Although we now have a better sense of the route for this journey, the details about what’s on the horizon may only become visible as we embrace the trip. For instance, ACOs are getting a lot of media attention, and the mergers and acquisitions seem to suggest the big will get bigger. But do providers have to be “big” to be successful and survive in the future? Will there be a role for a thriving, local, community-based provider? If so, what track should they be on?
Some are also wondering how far payment reform will actually go. In other words, will all medical conditions have shared savings, bundled payment, or some other form of new payment mechanism tied to it, or will fee-for-service, in some fashion remain in the future?
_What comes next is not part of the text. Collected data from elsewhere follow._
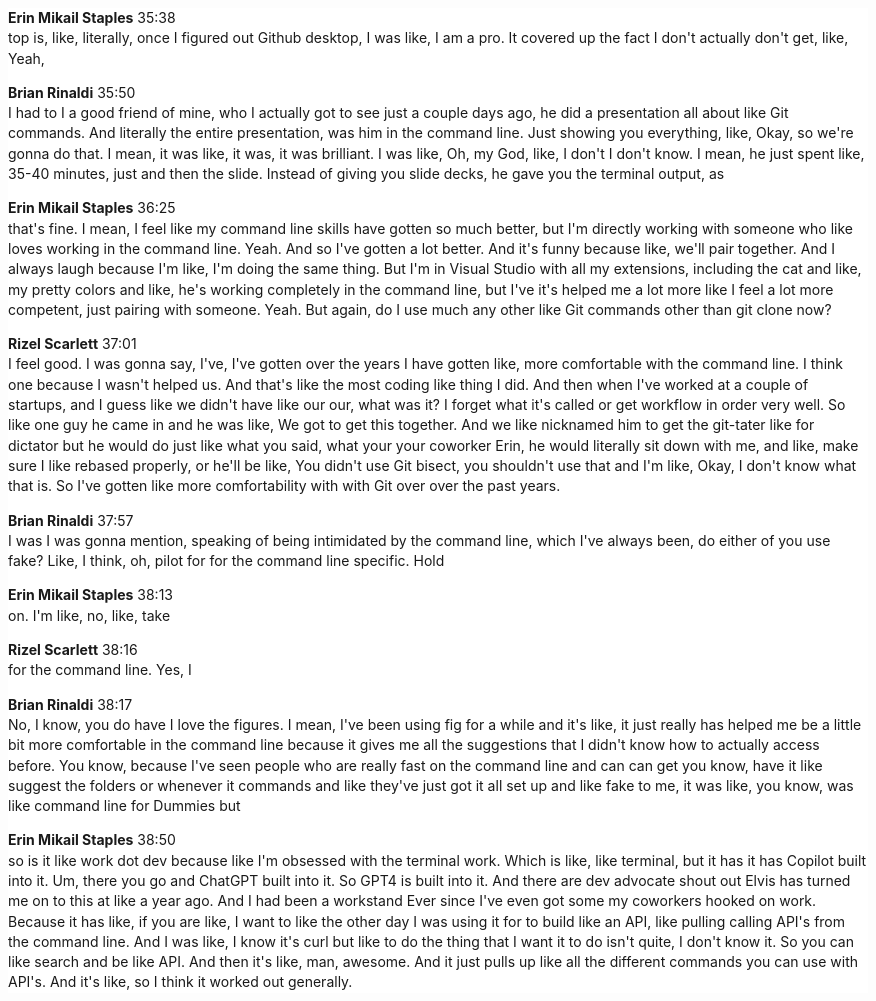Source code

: **Erin Mikail Staples**  35:38  
top is, like, literally, once I figured out Github desktop, I was like, I am a pro. It covered up the fact I don't actually don't get, like, Yeah,

**Brian Rinaldi**  35:50  
I had to I a good friend of mine, who I actually got to see just a couple days ago, he did a presentation all about like Git commands. And literally the entire presentation, was him in the command line. Just showing you everything, like, Okay, so we're gonna do that. I mean, it was like, it was, it was brilliant. I was like, Oh, my God, like, I don't I don't know. I mean, he just spent like, 35-40 minutes, just and then the slide. Instead of giving you slide decks, he gave you the terminal output, as

**Erin Mikail Staples**  36:25  
that's fine. I mean, I feel like my command line skills have gotten so much better, but I'm directly working with someone who like loves working in the command line. Yeah. And so I've gotten a lot better. And it's funny because like, we'll pair together. And I always laugh because I'm like, I'm doing the same thing. But I'm in Visual Studio with all my extensions, including the cat and like, my pretty colors and like, he's working completely in the command line, but I've it's helped me a lot more like I feel a lot more competent, just pairing with someone. Yeah. But again, do I use much any other like Git commands other than git clone now?

**Rizel Scarlett**  37:01  
I feel good. I was gonna say, I've, I've gotten over the years I have gotten like, more comfortable with the command line. I think one because I wasn't helped us. And that's like the most coding like thing I did. And then when I've worked at a couple of startups, and I guess like we didn't have like our our, what was it? I forget what it's called or get workflow in order very well. So like one guy he came in and he was like, We got to get this together. And we like nicknamed him to get the git-tater like for dictator but he would do just like what you said, what your your coworker Erin, he would literally sit down with me, and like, make sure I like rebased properly, or he'll be like, You didn't use Git bisect, you shouldn't use that and I'm like, Okay, I don't know what that is. So I've gotten like more comfortability with with Git over over the past years.

**Brian Rinaldi**  37:57  
I was I was gonna mention, speaking of being intimidated by the command line, which I've always been, do either of you use fake? Like, I think, oh, pilot for for the command line specific. Hold

**Erin Mikail Staples**  38:13  
on. I'm like, no, like, take

**Rizel Scarlett**  38:16  
for the command line. Yes, I

**Brian Rinaldi**  38:17  
No, I know, you do have I love the figures. I mean, I've been using fig for a while and it's like, it just really has helped me be a little bit more comfortable in the command line because it gives me all the suggestions that I didn't know how to actually access before. You know, because I've seen people who are really fast on the command line and can can get you know, have it like suggest the folders or whenever it commands and like they've just got it all set up and like fake to me, it was like, you know, was like command line for Dummies but

**Erin Mikail Staples**  38:50  
so is it like work dot dev because like I'm obsessed with the terminal work. Which is like, like terminal, but it has it has Copilot built into it. Um, there you go and ChatGPT built into it. So GPT4 is built into it. And there are dev advocate shout out Elvis has turned me on to this at like a year ago. And I had been a workstand Ever since I've even got some my coworkers hooked on work. Because it has like, if you are like, I want to like the other day I was using it for to build like an API, like pulling calling API's from the command line. And I was like, I know it's curl but like to do the thing that I want it to do isn't quite, I don't know it. So you can like search and be like API. And then it's like, man, awesome. And it just pulls up like all the different commands you can use with API's. And it's like, so I think it worked out generally.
Although many details are not yet clear, at least we are moving forward. The Patient Protection and Affordable Care Act signed into law in March 2010, was intended to fundamentally change how we deliver, organize, and pay for care. While the Supreme Court ruling on June 28, 2012, did not necessarily endorse a route, it did affirm that the ACA train will continue on its journey. Private payors — health insurance plans — have already begun implementing and testing alternative payment methodologies around the country. Now it’s time for all members of the health care community to get onboard.